11. The system of claim 10, the operations further comprising:

identifying a placeholder in the first query template, wherein the first query template is not executable with the placeholder.

12. The system of claim 11, the operations further comprising:

generating the query by replacing the placeholder in the first query template with a parameter, wherein the parameter comprises a portion of the reference information from the first vector, and wherein the query is executable.

13. The system of claim 10, wherein the identifying the first question comprises:

identifying multiple questions, of the plurality of questions, that are associated with the reference information of the first vector, and wherein each of the multiple questions is paired with its own unique query template.
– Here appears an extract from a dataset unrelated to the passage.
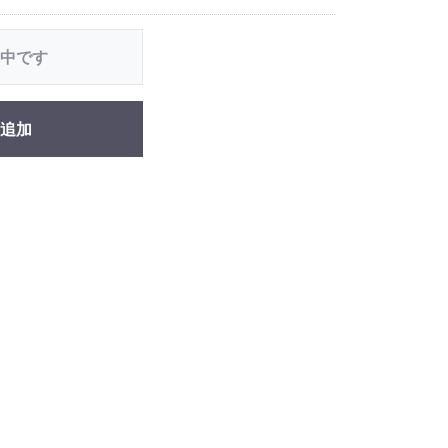
中です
14. The system of claim 13, wherein each unique query template is executed against the collection database, and wherein the query result comprises collected data corresponding to each unique query template.

15. The system of claim 14, wherein the LLM is configured to select a subset of the collected data, and wherein the answer comprises the natural language interpretation of the selected subset of collected data in view of the first question.

16. The system of claim 10, wherein the report comprises a chart.

17. The system of claim 10, the operations further comprising:

generating a reusable template comprising the plurality of vectors, the first question, and the first query template; and

receiving a request for the reusable template to generate a subsequent report.

18. The system of claim 10, wherein the plurality of questions are stored in a vector database.

19. A non-transitory computer-readable medium having instructions stored thereon that, when executed by at least one computing device, cause the at least one computing device to perform operations comprising:

receiving a user instruction to generate a report;

generating an information prompt configured to instruct a large language model (LLM) to derive a plurality of vectors from the user instruction, wherein a first vector of the plurality of vectors identifies reference information that is to be used to generate the report;

identifying a first question from a plurality of questions based on comparing the first vector to the plurality of questions, wherein the first question is associated with a first query template;

receiving a query result from a collection database based on executing a query corresponding to the first query template against the collection database, the query result comprising a data that corresponds to the reference information;

generating an answer prompt configured to instruct the LLM to generate an answer comprising a natural language interpretation of the query result in view of the first question;

generating a report prompt configured to instruct the LLM to generate the report comprising a natural language interpretation of the answer in view of the user instruction; and

providing the generated report responsive to receiving the user instruction.

20. The non-transitory computer-readable medium of claim 19, the operations further comprising:

identifying a placeholder in the first query template, wherein the first query template is not executable with the placeholder.